In the history of Australian politics there has never been a collapse as dramatic, unexpected and unnecessary as the one experienced by Kevin Rudd during the past two months. Those who have been supporters of the prime minister and his government must now try to answer as honestly as possible the overwhelming question: what has gone wrong?
The story of the Rudd government falls rather neatly into three discrete chapters. The first involves the fulfilment of promises and the conjuring of dreams. In coming to office, the Rudd government ratified the Kyoto Protocol, an important but easy and essentially costless exercise.

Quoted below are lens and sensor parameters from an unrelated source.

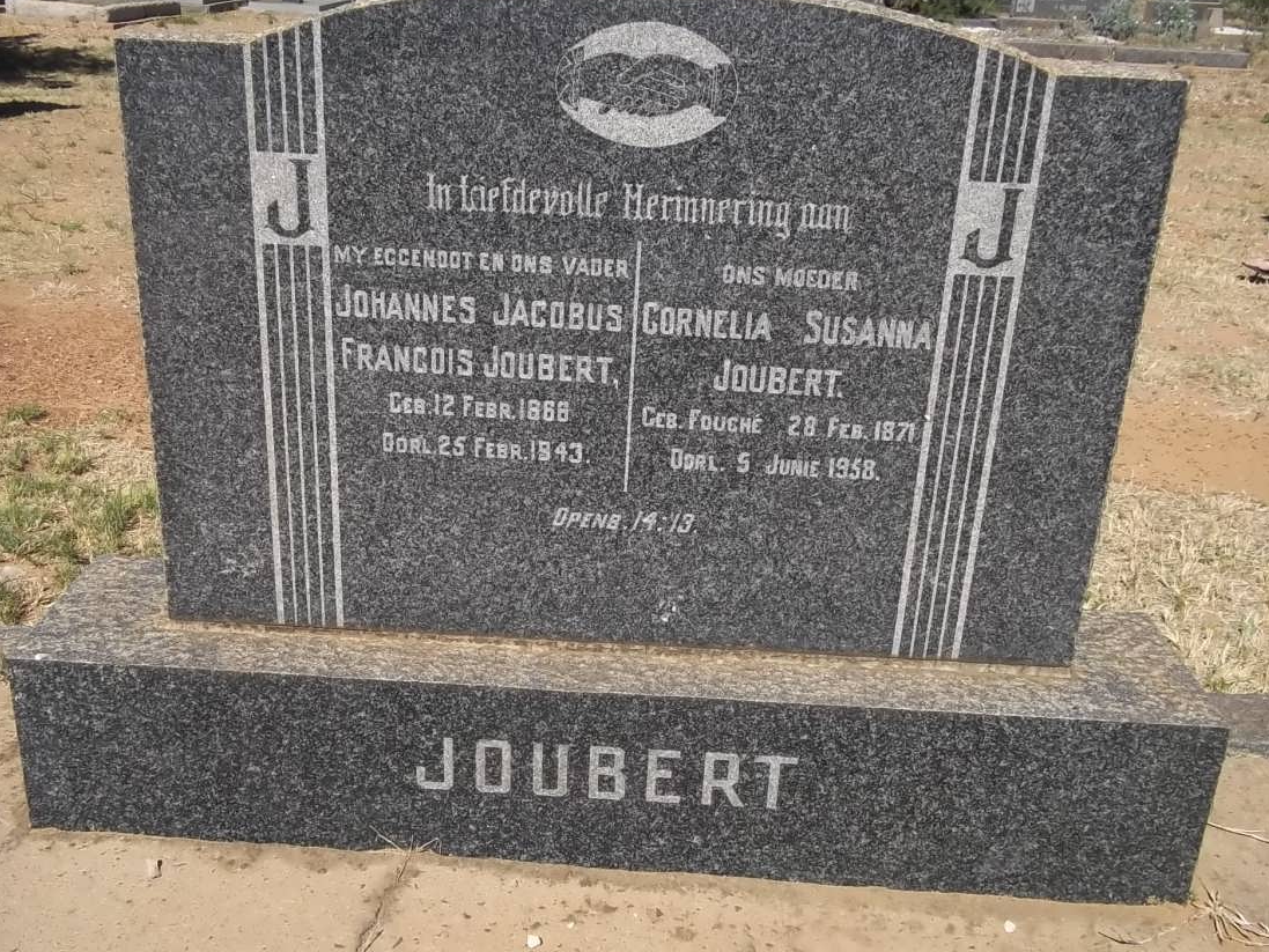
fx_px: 1283
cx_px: 578
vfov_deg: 40.7
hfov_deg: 52.6
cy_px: 492
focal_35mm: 35
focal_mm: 5.7
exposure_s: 1/640
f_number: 5.5
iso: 80
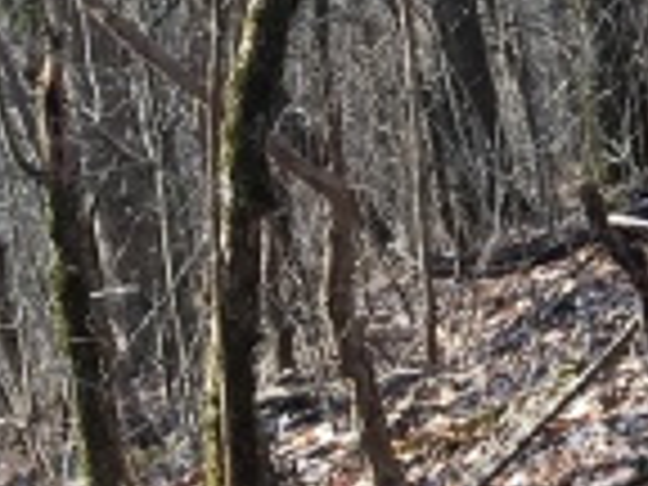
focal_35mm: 206
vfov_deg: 7.1
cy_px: -126
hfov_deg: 8.0
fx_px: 3856
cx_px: 2034
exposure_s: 1/120
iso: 25
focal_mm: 4.15
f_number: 2.2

On the first sitting day of the new parliament, with considerable eloquence and grace, Kevin Rudd offered an apology to the stolen generations, by almost universal agreement the high point of his government. Some months later, the prime minister called one thousand Australians to Canberra where his ego was massaged by an adoring crowd but where, in the absence of anything resembling rational process, virtually nothing of substance was achieved.
More seriously, the government took the first steps towards the fulfilment of its rather grandiose agenda to “fix the Federation”, to enact an “education revolution”, to prepare for root and branch reforms of the national health and the taxation systems, to “close the gap” between Indigenous and non-Indigenous Australians, to revitalise Australian manufacturing with an industry policy, and to build a $43 billion national broadband network and a formidable submarine fleet. In the sphere of domestic policy, the government began work on the replacement for WorkChoices and on a modest system of paid parental leave. In the sphere of foreign policy, it promised to play a major role in reducing world poverty and the nuclear weapons threat, in reshaping the international architecture of the Asia–Pacific region and, above all other things, in helping solve the diabolical problem of climate change. Hopes were high. Ambitions were Whitlamesque. Both the prime minister and his government enjoyed one of the longest political honeymoons in the history of Australia.